Рид поднял глаза. Взгляд Менсона был холодным, безжалостным, и под этим взглядом слова застряли. Язык будто прилип к небу, дыхание стало тяжелым, но он заставил себя выдохнуть:

— Эли Нокс… — он сглотнул, чувствуя, как горло режет боль, и глядя прямо в лицо Менсона. — Элиора Лэнгфорд.

Менсон чуть наклонил голову, будто смакуя чужое мучение.

— Еще раз. Чтобы это записалось.

Рид повторил, каждое слово рвалось наружу с хрипом, будто он глотал осколки стекла, и грудь сжималась так, что хотелось закричать:

— Элиора Лэнгфорд.

Тишина в кабинете сгустилась, тяжелая и липкая, как смола. Рыбы в аквариуме продолжали плавать медленно, равнодушно, словно знали — важное уже сказано и приговор вынесен.

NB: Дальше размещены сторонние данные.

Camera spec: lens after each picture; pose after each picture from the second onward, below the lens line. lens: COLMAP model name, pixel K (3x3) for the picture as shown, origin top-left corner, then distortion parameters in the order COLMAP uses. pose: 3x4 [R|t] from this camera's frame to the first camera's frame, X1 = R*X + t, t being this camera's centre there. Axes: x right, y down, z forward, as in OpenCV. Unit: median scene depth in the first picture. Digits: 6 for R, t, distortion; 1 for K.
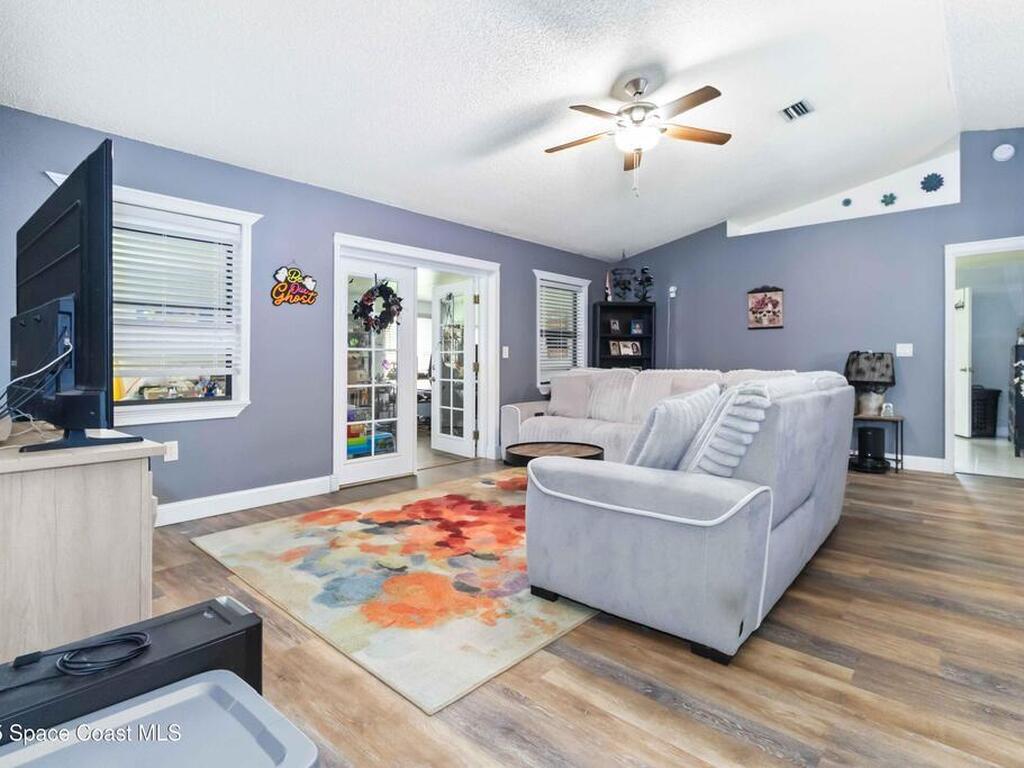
lens RADIAL K [[534.7, 0, 512.0], [0, 534.7, 385.3], [0, 0, 1]] dist [0.002365, -0.000144]
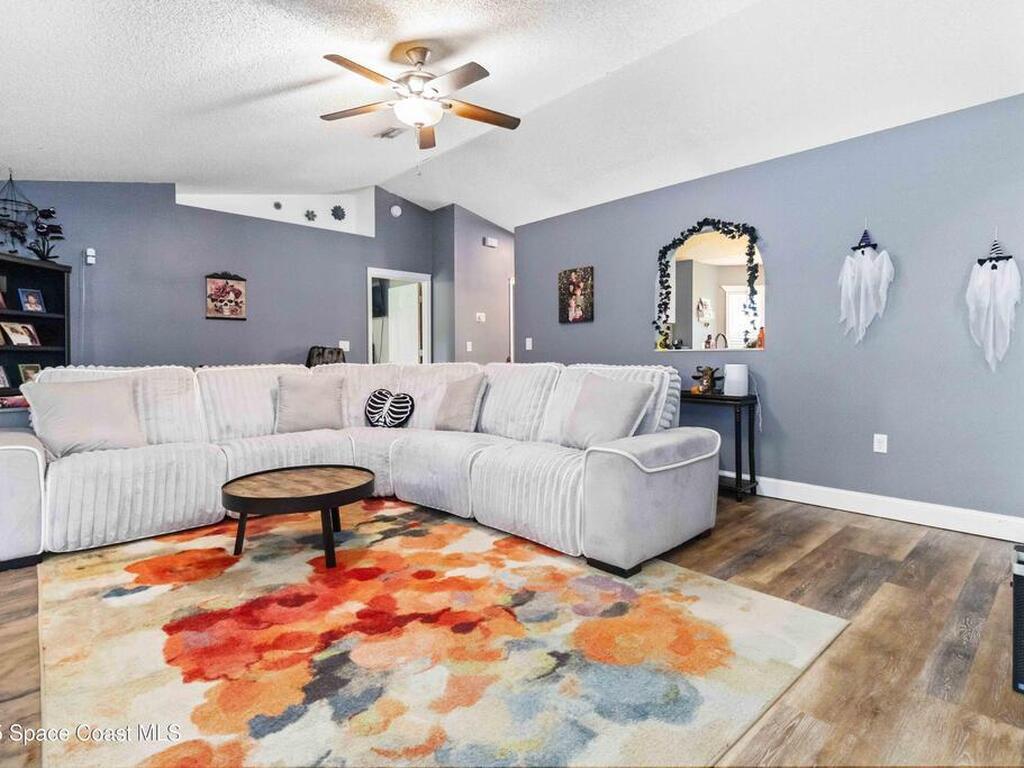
lens RADIAL K [[534.7, 0, 512.9], [0, 534.7, 382.9], [0, 0, 1]] dist [0.002365, -0.000144]
pose [[0.082300, -0.050367, 0.995334, -0.766432], [0.047572, 0.997782, 0.046558, -0.034432], [-0.995472, 0.043519, 0.084514, 0.864631]]
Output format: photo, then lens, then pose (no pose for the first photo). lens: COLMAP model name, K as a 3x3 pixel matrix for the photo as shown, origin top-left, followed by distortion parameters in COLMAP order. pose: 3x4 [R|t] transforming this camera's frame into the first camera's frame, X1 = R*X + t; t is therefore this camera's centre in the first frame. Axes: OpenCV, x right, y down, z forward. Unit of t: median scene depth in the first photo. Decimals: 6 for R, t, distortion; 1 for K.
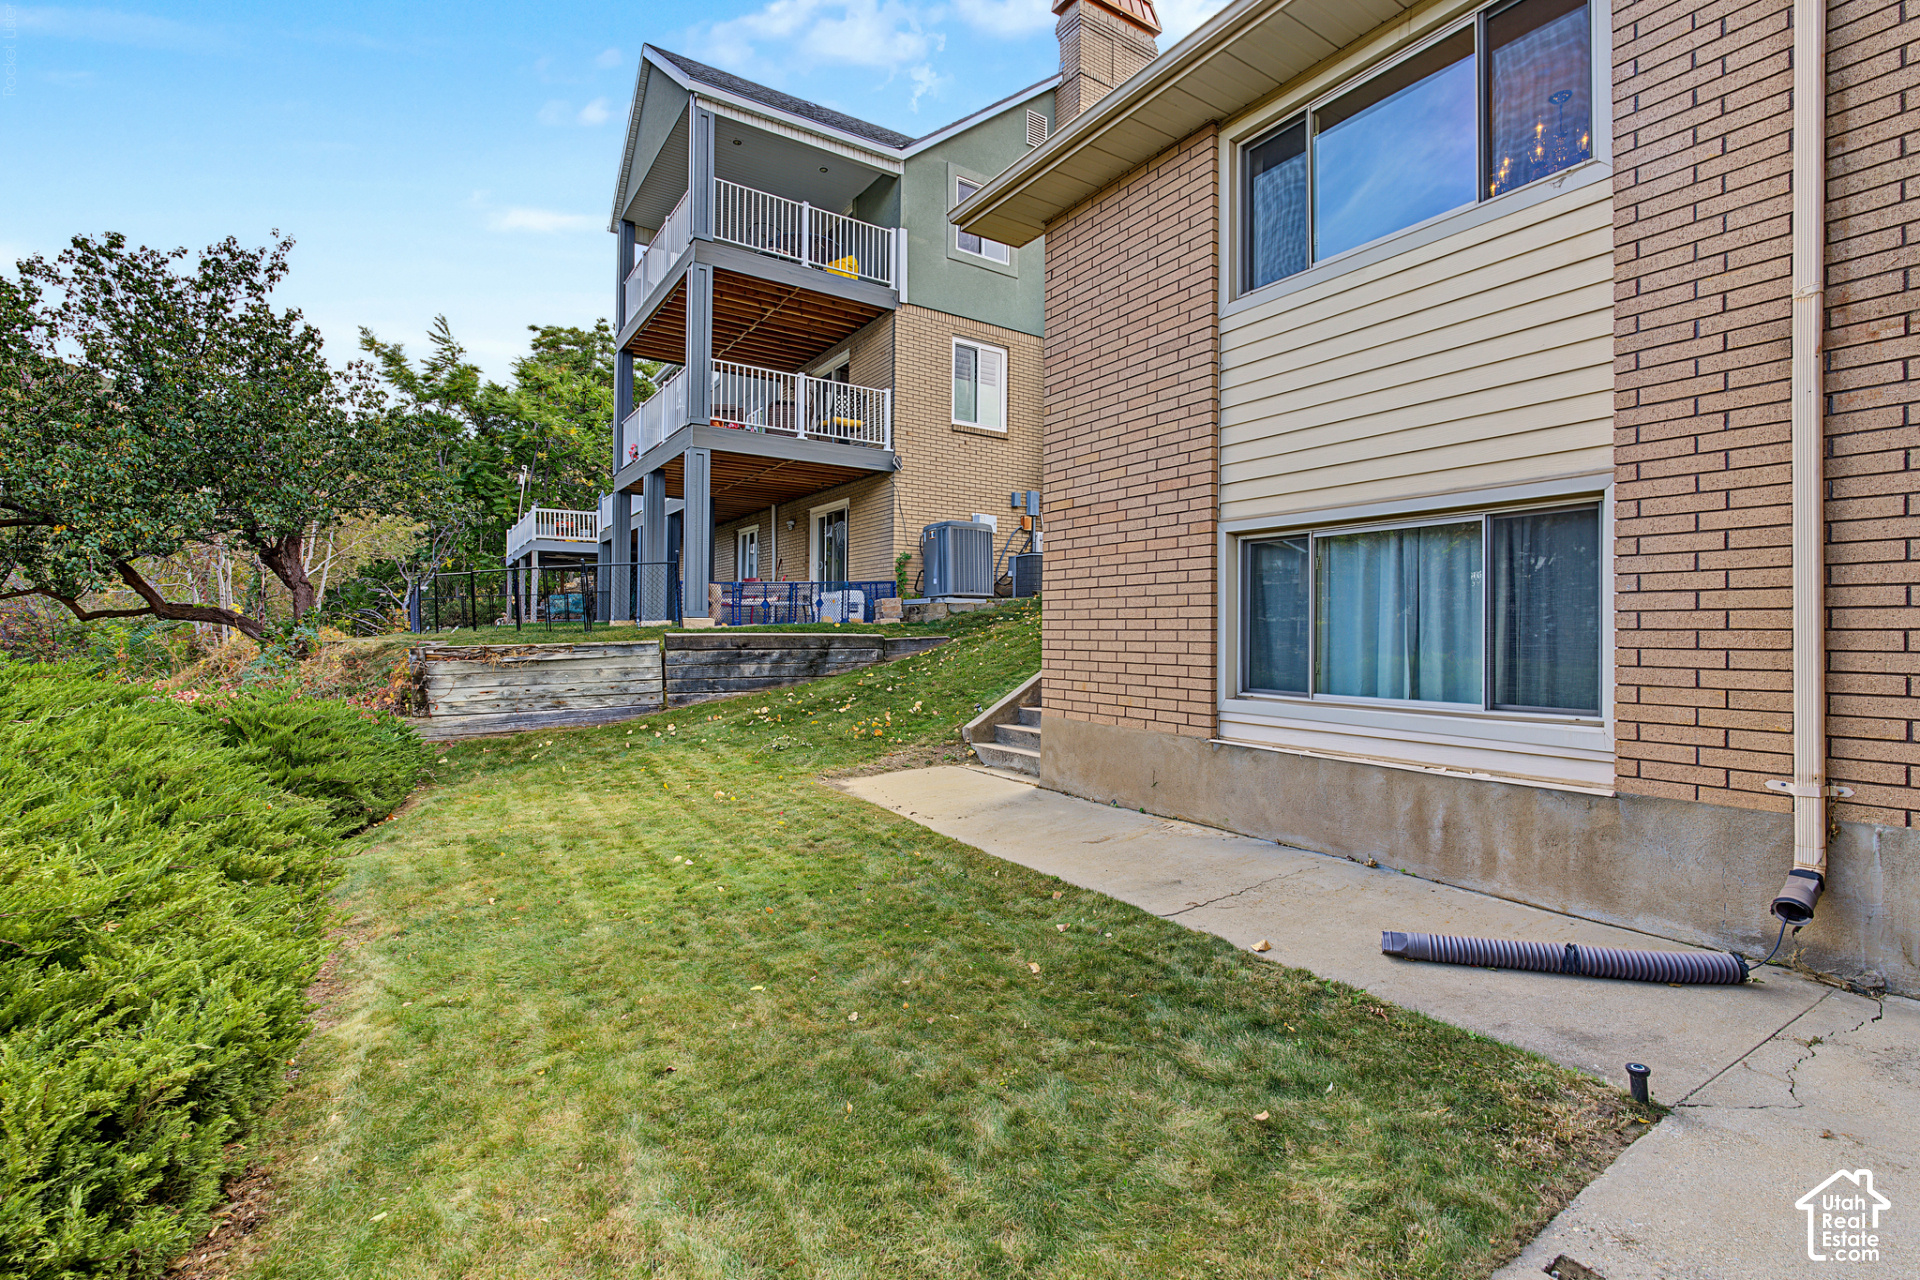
lens RADIAL K [[868.9, 0, 958.0], [0, 868.9, 637.7], [0, 0, 1]] dist [-0.011175, 0.000961]
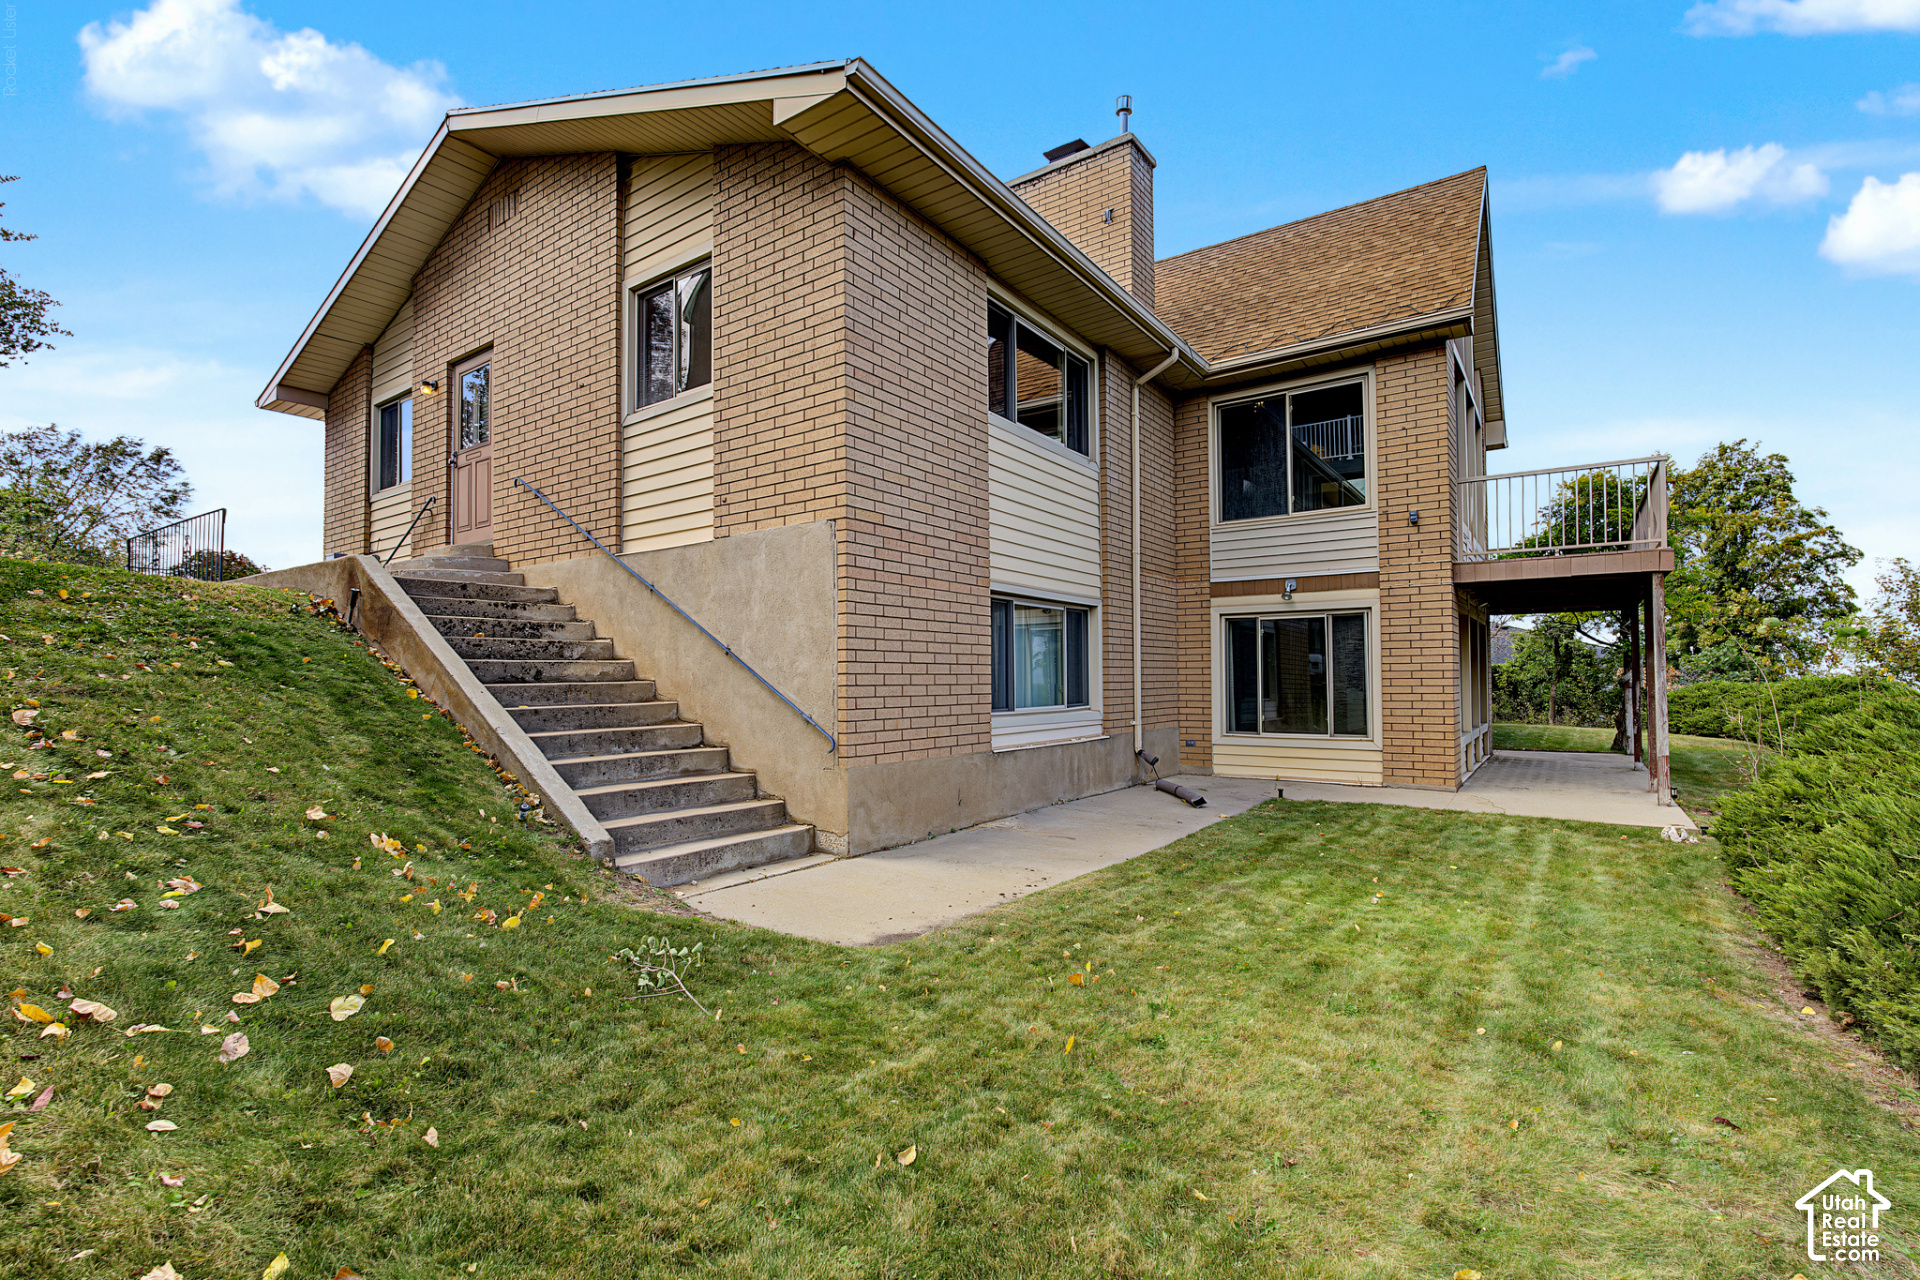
lens RADIAL K [[868.9, 0, 958.6], [0, 868.9, 647.2], [0, 0, 1]] dist [-0.011175, 0.000961]
pose [[-0.375071, 0.018786, 0.926806, -0.891405], [-0.003071, 0.999764, -0.021507, -0.007143], [-0.926991, -0.010912, -0.374925, 1.565819]]
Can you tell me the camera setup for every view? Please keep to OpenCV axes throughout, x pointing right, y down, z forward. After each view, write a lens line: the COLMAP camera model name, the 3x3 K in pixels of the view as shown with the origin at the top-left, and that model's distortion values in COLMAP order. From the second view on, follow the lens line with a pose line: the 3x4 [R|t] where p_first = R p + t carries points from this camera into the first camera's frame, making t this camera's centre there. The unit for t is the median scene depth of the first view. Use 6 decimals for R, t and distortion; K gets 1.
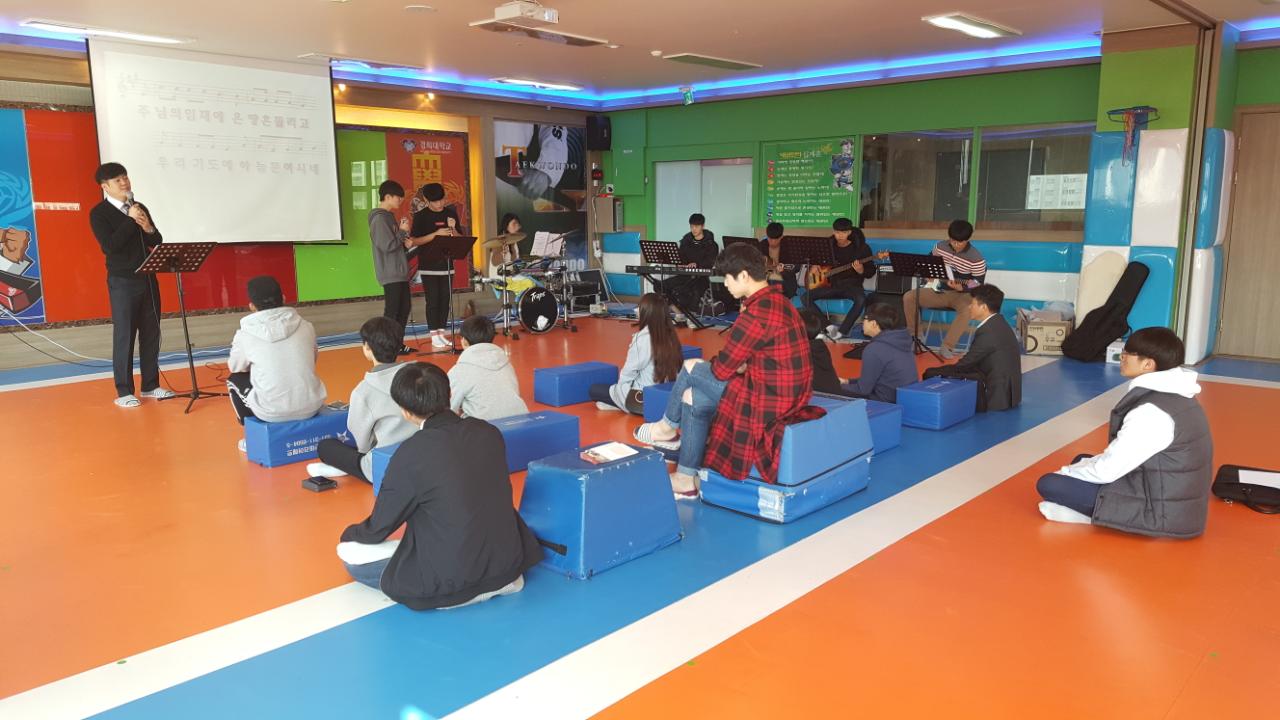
lens RADIAL K [[924.6, 0, 622.3], [0, 924.6, 361.4], [0, 0, 1]] dist [0.136856, -0.200483]
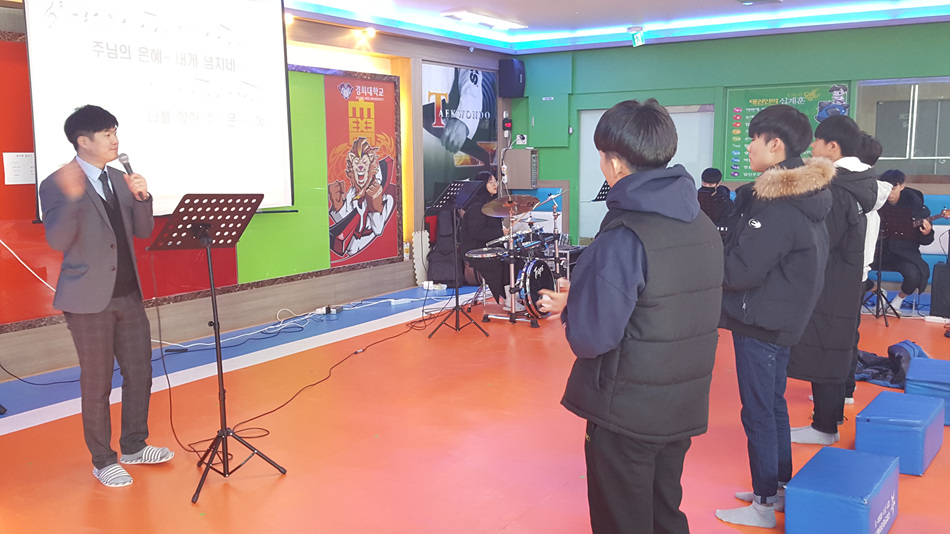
lens RADIAL K [[871.8, 0, 449.4], [0, 871.8, 282.5], [0, 0, 1]] dist [0.042474, -0.023835]
pose [[0.986616, -0.030669, 0.160150, -0.258914], [0.034234, 0.999223, -0.019546, -0.039986], [-0.159426, 0.024767, 0.986899, 0.212993]]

Менсон откинулся на спинку кресла и позволил себе улыбку — тонкую, без тепла, как порез.

— Жизнь твоего сына, — сказал он тихо, но в этой тишине каждое слово звенело, как нож по стеклу. — Цена этой правды. Ты молчишь, пока я не скажу говорить. Понял?

Рид кивнул. Горло сжало, дыхание оборвалось, внутри все рушилось, словно обрушивалась стена за стеной. Но он понимал: выбора у него больше не было.

Менсон поднялся, обошел кабинет и остановился у стеклянного куба на стеллаже. Внутри лежал атласный бантик, идеально завязанный, будто чья-то детская рука так и не разжала его. Он наклонился и поправил его, выравнивая до симметрии, пока складки не легли идеально. Казалось, для него важнее не смысл вещи, а ее правильное положение — порядок ради порядка.